O mesmo vale para a assistência técnica e a infraestrutura. É curioso observar que, enquanto o poder público multiplica programas e anúncios, nos territórios, a maioria dos ramais continuam intransitáveis e os serviços de ATER, quando existem, aparecem quase como favor político ao invés de política pública estruturada. A Cooperacre tenta inverter essa lógica: planeja estruturar um sistema próprio de ATER, articular parcerias com órgãos como INCRA, EMBRAPA, IFAC, UFAC e SOS Amazônia. Em outras palavras, faz o que o Estado deveria fazer.



No mercado, a cooperativa mira longe. Busca certificações, rastreabilidade e novos canais de comercialização, explorando programas como PAA, PNAE e PGPM-Bio. São políticas públicas importantes, mas que padecem de um mal crônico: dependem do humor orçamentário e da boa vontade e comprometimento dos gestores. No Acre, ainda é comum que o cumprimento da lei pareça um gesto magnânimo do governante — e não uma obrigação institucional.


O poder público e sua conhecida dificuldade de enxergar o coletivo


Se o cooperativismo tem se mostrado a resposta prática aos dilemas da produção familiar, o poder público ainda ensaia compreender o papel que lhe cabe nesse processo. A persistência dos gargalos que as cooperativas enfrentam expõe uma fragilidade estrutural: o poder público quase sempre é ágil em anunciar políticas, mas lento em sustentar estratégias.


O desafio é justamente romper com o ciclo da improvisação. É preciso transformar as boas intenções em continuidade — e a continuidade em política de Estado, para além de meras vitrines eleitorais. O acesso a crédito, por exemplo, não será resolvido com programas episódicos; requer instituições que funcionem, prazos que respeitem o tempo da produção e regras que reconheçam a especificidade amazônica.


Da mesma forma, a assistência técnica precisa sair da retórica. Enquanto for operada com o improviso e amadorismo que a caracterizam há já longos anos, continuará sendo um paliativo, não uma solução. Investir em pesquisa aplicada, manejo sustentável e tecnologias adaptadas é tarefa de Estado, não de ONGs. O mesmo vale para a infraestrutura: sem planejamento territorial e coordenação entre esferas de governo, os municípios continuarão oferecendo ramais que somem na primeira chuva.

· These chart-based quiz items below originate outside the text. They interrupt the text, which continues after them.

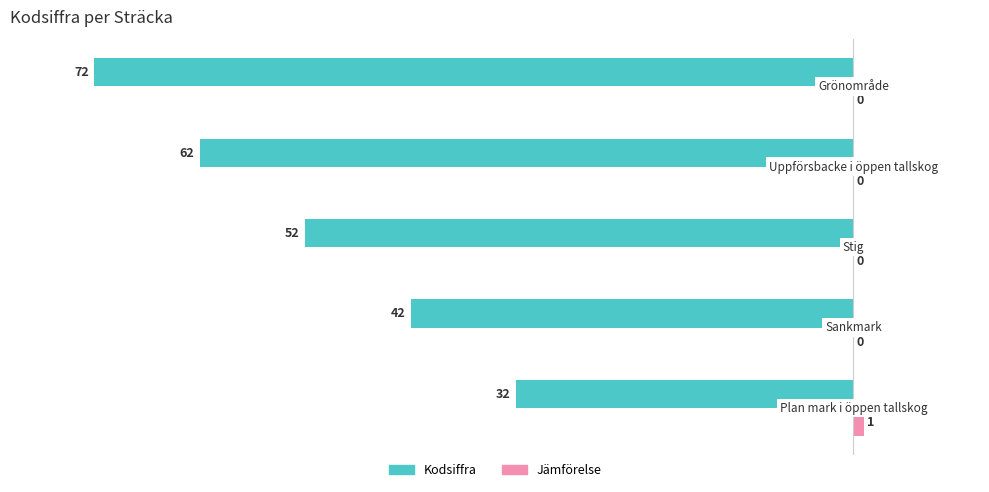

What is the sum of all Kodsiffra values?

-260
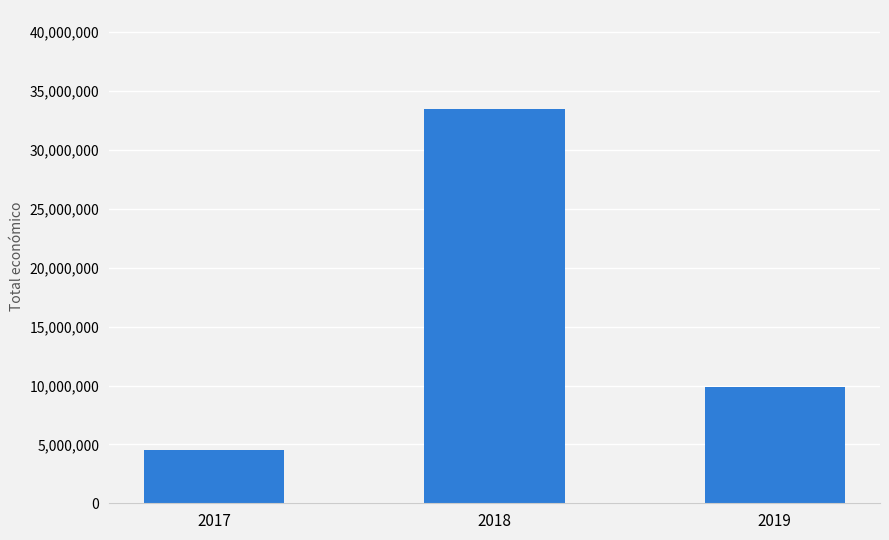

Rank the categories by value from highest to lowest.

2018, 2019, 2017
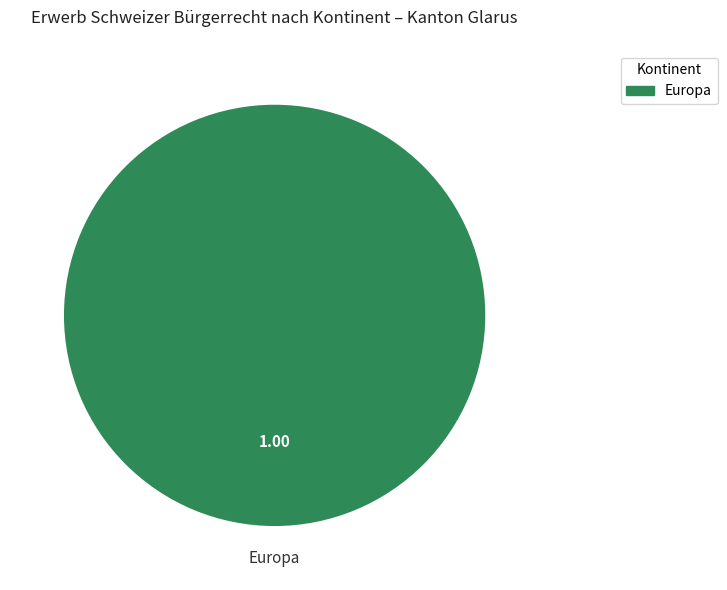

Which category accounts for the majority?

Europa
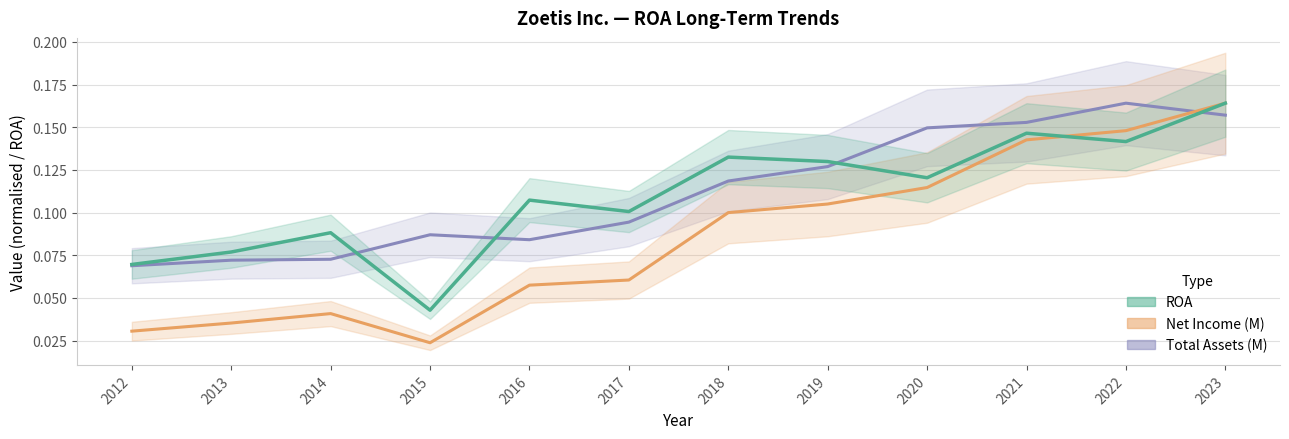

True or false: Net Income (M) and ROA intersect in this chart.

True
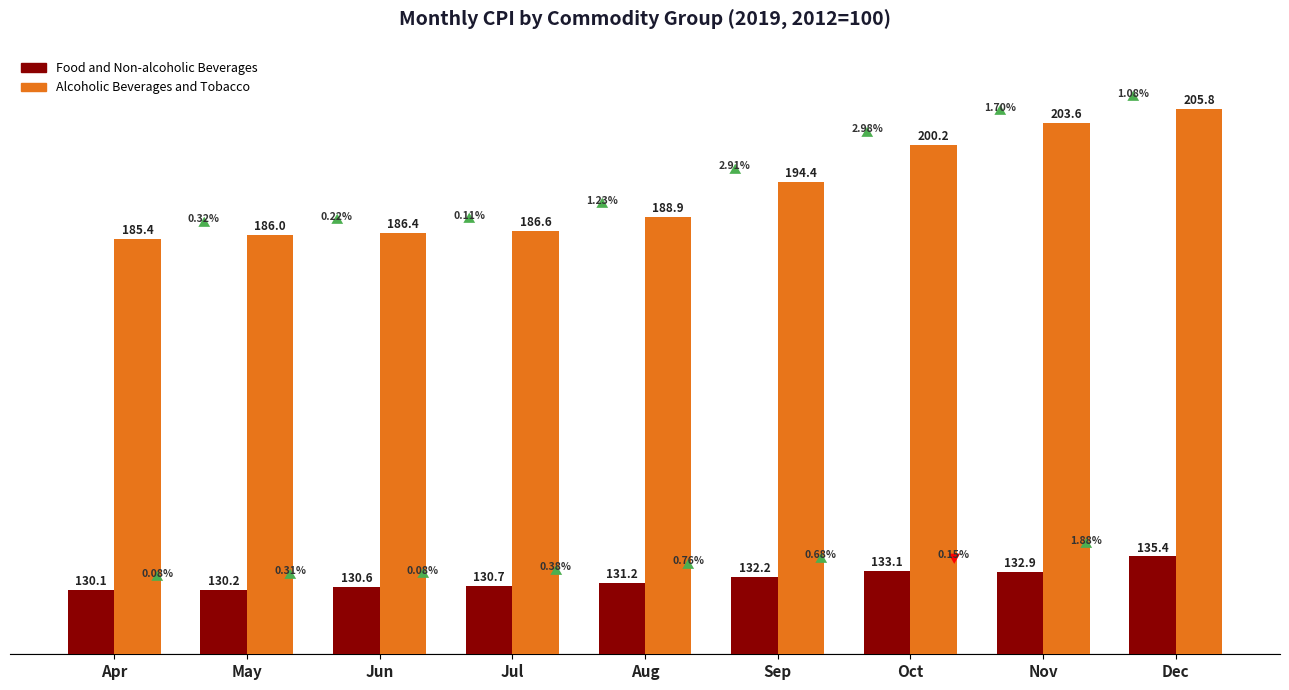

What is the average value of the Alcoholic Beverages and Tobacco series?

193.0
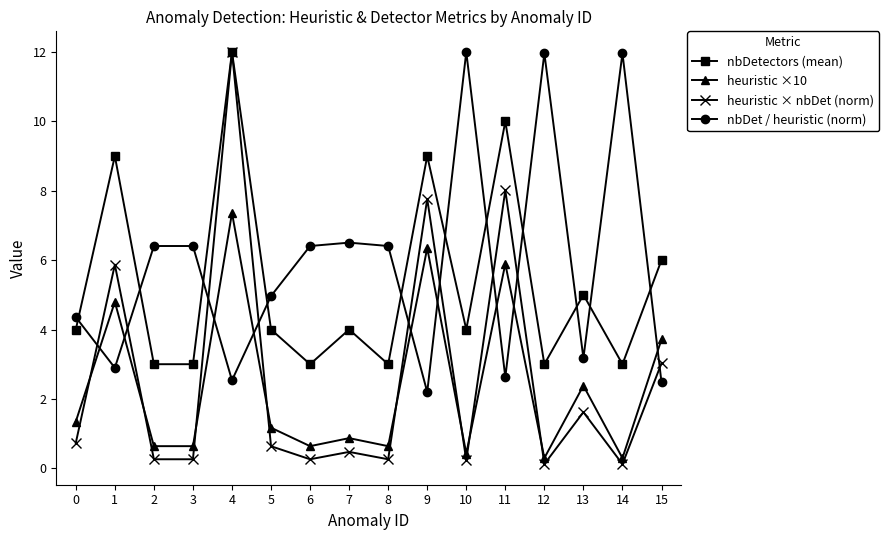

At 1, list the series in order from largest to smallest.

nbDetectors (mean), heuristic × nbDet (norm), heuristic ×10, nbDet / heuristic (norm)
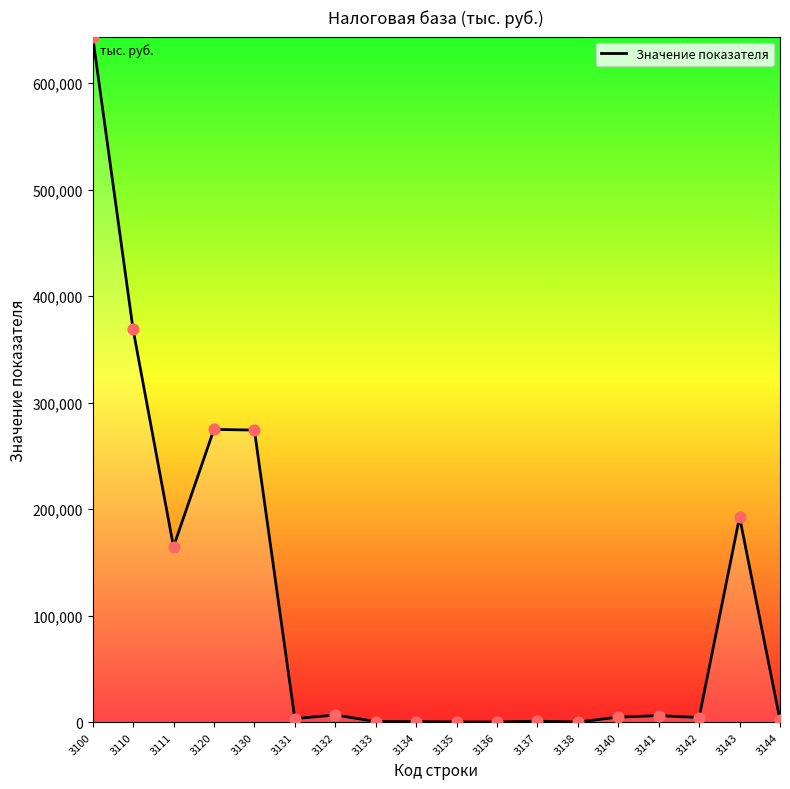

Between 3138 and 3141, which is larger?

3141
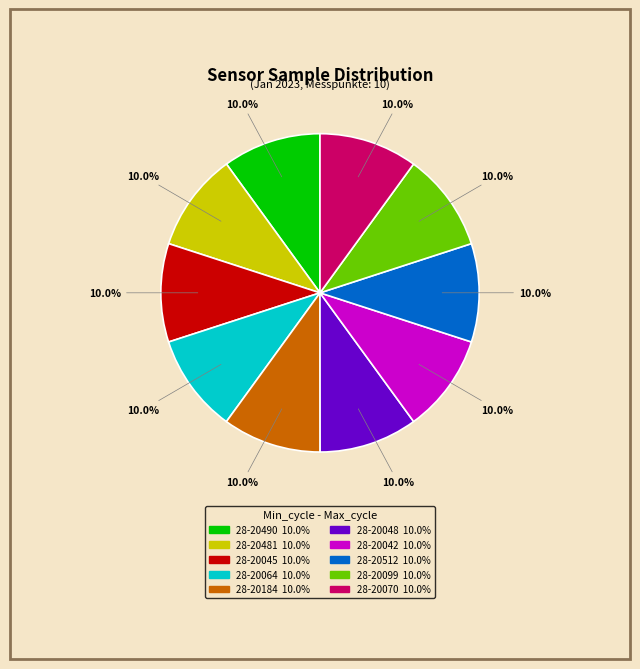

Does any single category account for the majority?

No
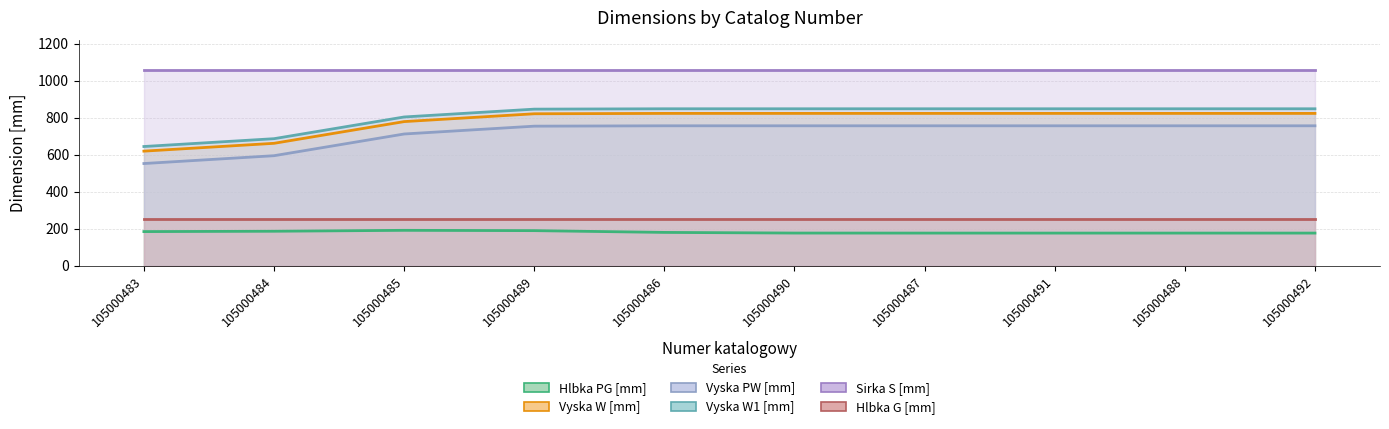

True or false: Hlbka G [mm] and Vyska W1 [mm] intersect in this chart.

False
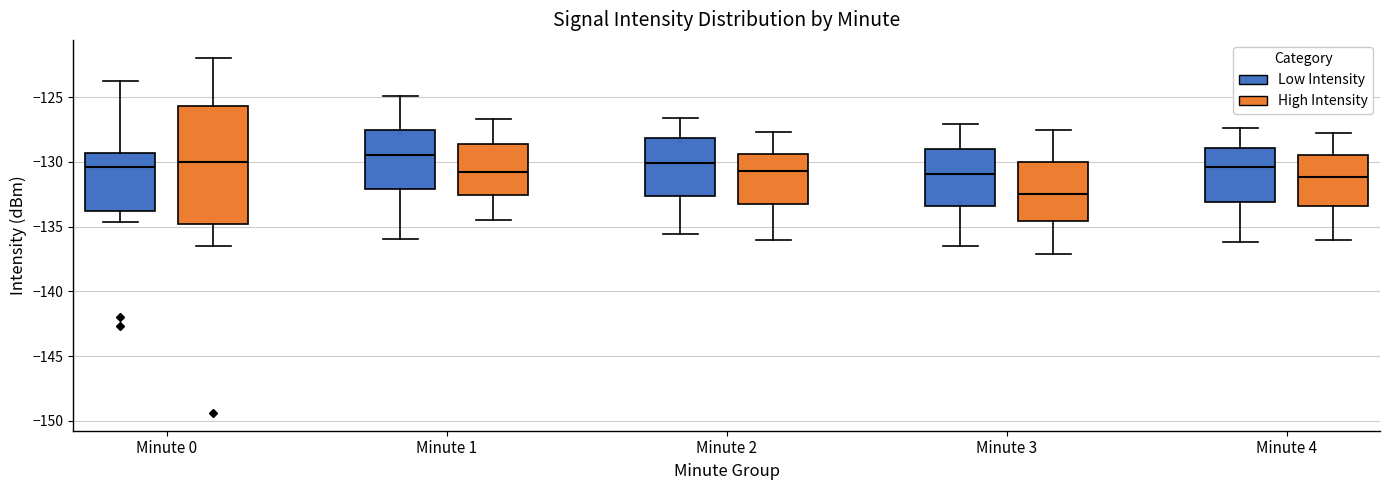

Comparing the boxes themselves (not the whiskers), which one is the tallest?

Minute 0 (High Intensity)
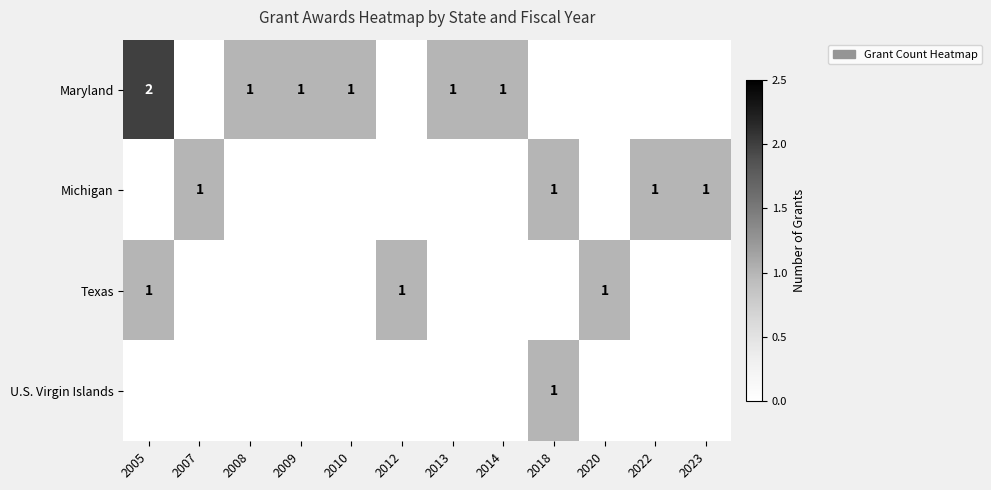

The value of Texas at 2012 is 1. True or false?

True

Cooperativismo e a aposta no futuro


O cooperativismo, em sua essência, é um antídoto contra o paternalismo político. Ele desloca o eixo da dependência para a autogestão, da espera pela ajuda para o exercício da autonomia. No Acre, ele representa talvez a última fronteira concreta entre a retórica da sustentabilidade e a prática da economia real.


Mas, para florescer plenamente, precisa de um Estado menos refém do imediatismo e mais comprometido com a construção de um ambiente produtivo de longo prazo. O desafio não é técnico — é político. Exige que o poder público abandone o hábito de tratar políticas estruturantes como “ações de governo” e reconheça o cooperativismo como vetor estratégico da bioeconomia amazônica.


O futuro da produção familiar no Acre passa por essa aliança — entre a força coletiva das cooperativas e um Estado, em suas três esferas de governo, que finalmente compreenda que governar não é distribuir favores, mas criar condições para que o trabalho das pessoas floresça com dignidade e inteligência. Atores sociais para isso já temos, basta ver o potente trabalho de uma OCB-AC e da própria COOPERACRE com sua rede de cooperativas vinculadas.